Led by Isaac French, founder of Live Oak Lake—one of the most recognized micro-resorts in the country. At 24, Isaac bought five acres of raw Texas land and built a seven-cabin resort for $2.3M. A year later, he sold it for $7M ($1M per key), driven by an Instagram following he built from scratch to 150K, 80%+ direct booking rates, and 94% first-year occupancy. Isaac now teaches the Experiential Hospitality masterclass and advises operators building in the category he helped define.
Tuesday, June 9: 12:00pm–2:00pm ET
The session will be recorded and shared with all participants via Circle.
In this workshop, Isaac will walk through the exact framework he uses to help entrepreneurs go from idea to operating resort—from finding land and raising capital to design, branding, construction, marketing, and operations. This isn't a theoretical discussion about hospitality trends.

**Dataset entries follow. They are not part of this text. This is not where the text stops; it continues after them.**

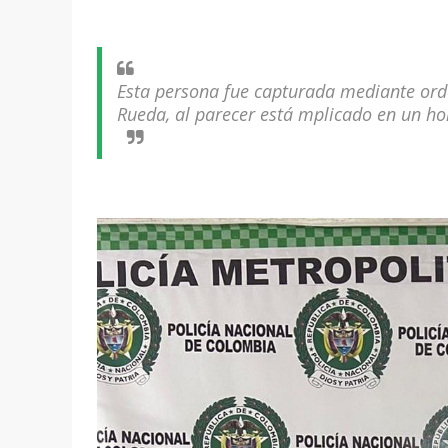
Esta persona fue capturada mediante orde
Rueda, al parecer está mplicado en un ho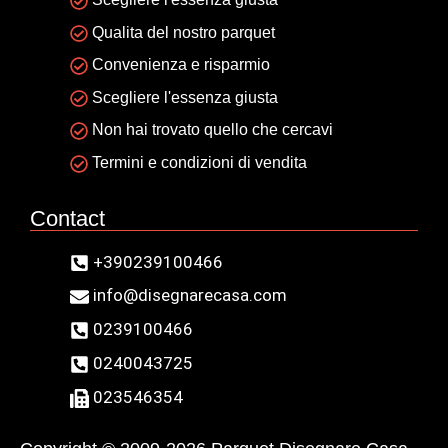
Qualita del nostro parquet
Convenienza e risparmio
Scegliere l'essenza giusta
Non hai trovato quello che cercavi
Termini e condizioni di vendita
Contact
+390239100466
info@disegnarecasa.com
0239100466
0240043725
023546354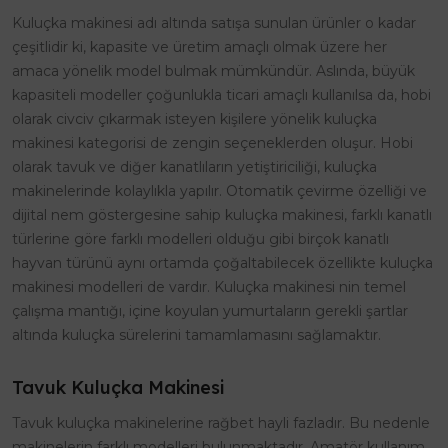
Kuluçka makinesi adı altında satışa sunulan ürünler o kadar
çeşitlidir ki, kapasite ve üretim amaçlı olmak üzere her
amaca yönelik model bulmak mümkündür. Aslında, büyük
kapasiteli modeller çoğunlukla ticari amaçlı kullanılsa da, hobi
olarak civciv çıkarmak isteyen kişilere yönelik kuluçka
makinesi kategorisi de zengin seçeneklerden oluşur. Hobi
olarak tavuk ve diğer kanatlıların yetiştiriciliği, kuluçka
makinelerinde kolaylıkla yapılır. Otomatik çevirme özelliği ve
dijital nem göstergesine sahip kuluçka makinesi, farklı kanatlı
türlerine göre farklı modelleri olduğu gibi birçok kanatlı
hayvan türünü aynı ortamda çoğaltabilecek özellikte kuluçka
makinesi modelleri de vardır. Kuluçka makinesi nin temel
çalışma mantığı, içine koyulan yumurtaların gerekli şartlar
altında kuluçka sürelerini tamamlamasını sağlamaktır.
Tavuk Kuluçka Makinesi
Tavuk kuluçka makinelerine rağbet hayli fazladır. Bu nedenle
makinelerin farklı modelleri bulunmaktadır. Amatör kullanım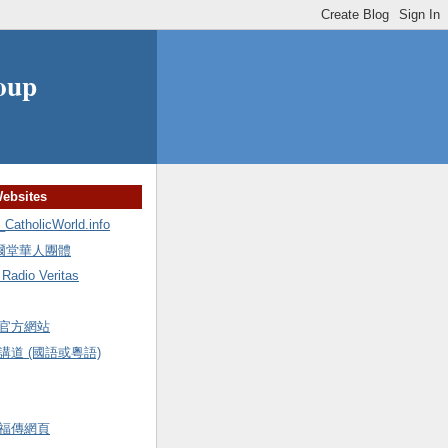
oup
Websites
holicWorld.info
額爾堂華人團體
io Veritas
官方網站
道 (國語或粵語)
福傳網頁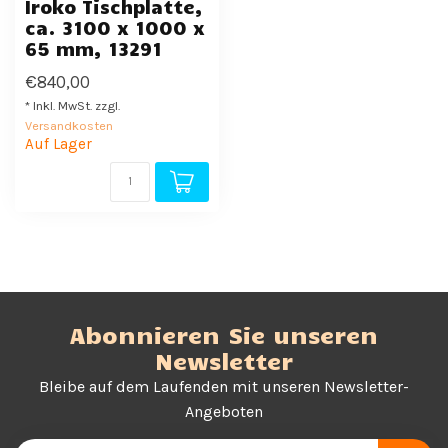
Iroko Tischplatte,
ca. 3100 x 1000 x
65 mm, 13291
€840,00
* Inkl. MwSt. zzgl.
Versandkosten
Auf Lager
Abonnieren Sie unseren
Newsletter
Bleibe auf dem Laufenden mit unseren Newsletter-
Angeboten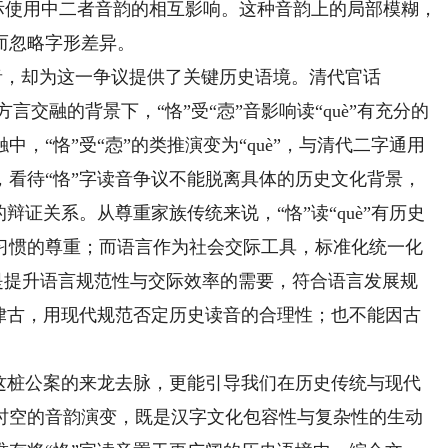
实际使用中二者音韵的相互影响。这种音韵上的局部模糊，
而忽略字形差异。
音，却为这一争议提供了关键历史语境。清代官话
方言交融的背景下，“恪”受“悫”音影响读“què”有充分的
，“恪”受“悫”的类推演变为“què”，与清代二字通用
，看待“恪”字读音争议不能脱离具体的历史文化背景，
辩证关系。从尊重家族传统来说，“恪”读“què”有历史
习惯的尊重；而语言作为社会交际工具，标准化统一化
”，是提升语言规范性与交际效率的需要，符合语言发展规
今律古，用现代规范否定历史读音的合理性；也不能因古
桩公案的来龙去脉，更能引导我们在历史传统与现代
时空的音韵演变，既是汉字文化包容性与复杂性的生动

It's a practical roadmap built from real projects, mistakes, and results.
Participants will receive post-course access to Circle, where we’ll share recordings, financial models, and deal examples.
The workshop moves through three phases of the micro-resort journey:
Part 1 — Vision & Foundation How to find and evaluate a site, stack capital creatively (investor equity, SBA lending, and rewards-based crowdfunding), build a brand before you break ground, and document your journey in a way that attracts guests, investors, and press from day one.
Part 2 — Design & Build How to let the land inform the design, build a design bible that guides every decision, hire and manage contractors without getting burned, value-engineer, and furnish and prepare a property that delivers on the promise of an exceptional experience.
Part 3 — Launch & Scale How to generate social proof and press before opening, build a direct booking engine that makes you independent of OTAs, set up staff-light, experience-forward operations and automation without losing the human touch, and use guest feedback and content to compound growth over time.
Part One: Vision, Capital & Brand
The Experiential Hospitality Opportunity
Why guests increasingly value experiences over possessions, and why thoughtfully designed micro-resorts continue to outperform conventional lodging.
Finding the Right Property
How to evaluate markets, identify promising land, avoid regulatory headaches, and choose locations with long-term potential.
Funding Your Project
How to combine investor equity, bank financing, SBA programs, crowdfunding, and creative capital sources to get projects off the ground.
Building a Brand People Care About
Why story matters more than logos, how to develop a compelling identity, and how to build an audience before you build the resort.
Part Two: Design, Construction & Operations
Designing Experiences, Not Buildings
How to let the land inform the design, create unforgettable guest moments, and develop a cohesive vision for the property.
Building Smart
Working with contractors, managing budgets, value engineering, landscaping, and avoiding expensive mistakes.
Preparing for Launch
Furnishings, guest experience design, cleaning systems, maintenance, staffing, and the details that separate great properties from average ones.
Marketing, Operations & Scale
Direct bookings, social media, content creation, automation, technology, and building a business that continues to improve year after year.
Who Should Attend
• Aspiring micro-resort developers
• Short-term rental owners looking to build something more differentiated
• Landowners exploring hospitality as a business
• Hospitality entrepreneurs seeking a proven framework
• Investors interested in experiential real estate
You’ll leave with a clear roadmap for building, funding, launching, and growing a micro-resort—along with the tools, frameworks, and lessons Isaac wishes he had when he started.